One of the most aggressive acts caught by Sentry Mode was in the case of a man who drove an ATV-style vehicle into a Tesla on March 25. Texas police identified the man as Demarqeyun Marquize Cox, arrested him and said he allegedly gave two other nearby Teslas the same treatment while also writing “Elon” on them. The public defender office representing Cox did not respond to a voicemail from the Daily Caller News Foundation.

Tesla cameras also caught three other people in FloridaTexas and Arizona keying and smearing bubble gum on the vehicles in March. The three suspects named by police do not have attorneys listed in county records available for contact.

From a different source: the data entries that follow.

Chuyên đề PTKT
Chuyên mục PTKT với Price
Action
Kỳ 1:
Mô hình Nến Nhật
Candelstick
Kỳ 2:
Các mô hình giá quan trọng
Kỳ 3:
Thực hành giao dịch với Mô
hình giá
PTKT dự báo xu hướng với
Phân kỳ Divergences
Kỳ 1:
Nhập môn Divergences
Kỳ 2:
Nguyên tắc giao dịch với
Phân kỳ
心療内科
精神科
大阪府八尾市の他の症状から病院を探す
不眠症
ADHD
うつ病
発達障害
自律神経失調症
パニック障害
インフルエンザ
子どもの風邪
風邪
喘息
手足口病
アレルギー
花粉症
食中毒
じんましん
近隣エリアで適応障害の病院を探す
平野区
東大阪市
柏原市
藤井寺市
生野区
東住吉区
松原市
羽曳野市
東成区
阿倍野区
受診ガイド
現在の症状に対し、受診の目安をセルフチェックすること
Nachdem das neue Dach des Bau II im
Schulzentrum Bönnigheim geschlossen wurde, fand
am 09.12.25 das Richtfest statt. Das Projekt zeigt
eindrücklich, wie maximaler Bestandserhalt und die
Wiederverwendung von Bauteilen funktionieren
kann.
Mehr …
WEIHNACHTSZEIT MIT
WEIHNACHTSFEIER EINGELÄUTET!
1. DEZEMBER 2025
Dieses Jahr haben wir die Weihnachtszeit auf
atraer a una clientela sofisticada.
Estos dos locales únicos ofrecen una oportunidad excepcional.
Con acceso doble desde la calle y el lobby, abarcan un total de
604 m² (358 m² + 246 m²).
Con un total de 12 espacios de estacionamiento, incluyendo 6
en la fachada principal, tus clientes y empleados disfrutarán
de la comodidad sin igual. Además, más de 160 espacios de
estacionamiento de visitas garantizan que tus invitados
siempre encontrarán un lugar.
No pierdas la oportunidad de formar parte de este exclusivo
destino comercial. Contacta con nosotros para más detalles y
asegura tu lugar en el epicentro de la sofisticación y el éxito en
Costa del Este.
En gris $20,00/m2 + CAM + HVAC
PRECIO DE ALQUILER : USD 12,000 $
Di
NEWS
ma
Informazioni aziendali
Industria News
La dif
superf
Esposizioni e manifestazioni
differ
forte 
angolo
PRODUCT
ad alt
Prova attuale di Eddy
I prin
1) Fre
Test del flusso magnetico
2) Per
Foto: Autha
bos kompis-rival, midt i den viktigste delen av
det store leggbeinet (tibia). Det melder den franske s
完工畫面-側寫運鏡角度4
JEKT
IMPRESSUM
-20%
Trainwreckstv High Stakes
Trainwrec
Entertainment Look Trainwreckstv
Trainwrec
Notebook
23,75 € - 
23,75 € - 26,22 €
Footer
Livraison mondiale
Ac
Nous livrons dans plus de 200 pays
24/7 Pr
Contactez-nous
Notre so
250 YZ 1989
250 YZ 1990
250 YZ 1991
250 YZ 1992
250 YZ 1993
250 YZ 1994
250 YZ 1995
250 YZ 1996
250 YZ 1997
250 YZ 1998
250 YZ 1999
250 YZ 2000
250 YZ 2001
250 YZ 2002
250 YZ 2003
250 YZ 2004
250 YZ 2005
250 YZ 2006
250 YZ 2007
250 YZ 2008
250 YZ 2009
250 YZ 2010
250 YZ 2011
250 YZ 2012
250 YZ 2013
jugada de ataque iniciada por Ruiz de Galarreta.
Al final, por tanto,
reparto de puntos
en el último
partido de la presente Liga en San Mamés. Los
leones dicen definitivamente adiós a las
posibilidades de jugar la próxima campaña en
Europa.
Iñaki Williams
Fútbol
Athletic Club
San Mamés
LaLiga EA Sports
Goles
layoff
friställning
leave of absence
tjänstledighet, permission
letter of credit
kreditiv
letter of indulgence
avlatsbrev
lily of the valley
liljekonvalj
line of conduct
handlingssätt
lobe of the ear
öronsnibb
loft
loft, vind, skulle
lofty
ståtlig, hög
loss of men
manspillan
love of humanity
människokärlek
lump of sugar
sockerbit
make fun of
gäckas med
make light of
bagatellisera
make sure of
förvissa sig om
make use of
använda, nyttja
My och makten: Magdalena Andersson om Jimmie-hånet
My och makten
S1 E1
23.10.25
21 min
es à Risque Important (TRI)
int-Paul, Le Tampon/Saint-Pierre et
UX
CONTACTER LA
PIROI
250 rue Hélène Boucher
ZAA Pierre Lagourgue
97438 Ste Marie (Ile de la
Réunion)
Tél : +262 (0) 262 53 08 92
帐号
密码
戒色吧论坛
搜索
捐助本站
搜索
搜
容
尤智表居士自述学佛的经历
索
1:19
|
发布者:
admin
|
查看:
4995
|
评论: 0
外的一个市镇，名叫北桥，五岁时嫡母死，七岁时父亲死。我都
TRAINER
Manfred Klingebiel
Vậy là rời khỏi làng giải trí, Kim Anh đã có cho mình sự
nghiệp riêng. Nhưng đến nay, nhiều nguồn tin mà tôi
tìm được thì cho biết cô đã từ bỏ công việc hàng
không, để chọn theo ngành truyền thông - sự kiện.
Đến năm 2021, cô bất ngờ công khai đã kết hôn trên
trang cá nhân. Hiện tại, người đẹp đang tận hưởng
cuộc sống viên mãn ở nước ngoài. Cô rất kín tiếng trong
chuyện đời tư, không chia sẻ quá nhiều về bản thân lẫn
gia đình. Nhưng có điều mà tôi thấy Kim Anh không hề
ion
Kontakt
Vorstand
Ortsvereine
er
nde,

Many of the vandalism cases since Trump’s return have reportedly caused thousands of dollars in damage for individual owners. For example, the bubble gum incident in Florida brought $2,623.66 in costs, while another keying incident in Minnesota brought $3,200.

Some reported attacks on Tesla vehicles and chargers have gotten the attention of federal law enforcement, including cases of alleged firebombing or shooting.

Two other suspected vandals in New York, one in Minnesota and one in Mississippi have reportedly avoided arrest for now — with one owner declining to press charges — but were all seen on the Teslas’ cameras scratching up the vehicles. Police identified the Mississippi suspect as an illegal migrant from Cuba.

One Tesla owner in North Dakota ridiculed a man who allegedly carved the letter “F” into his Cybertruck in a Costco parking lot — as seen on the Cybertruck’s camera. The defendant faces charges of criminal mischief, and county records say he is representing himself in court.

“I can’t believe this guy is potentially ruining his life to follow a political ideology,” the owner told WDAY News.

“If you’re going to vandalize these vehicles, you’re going to get caught,” the owner said.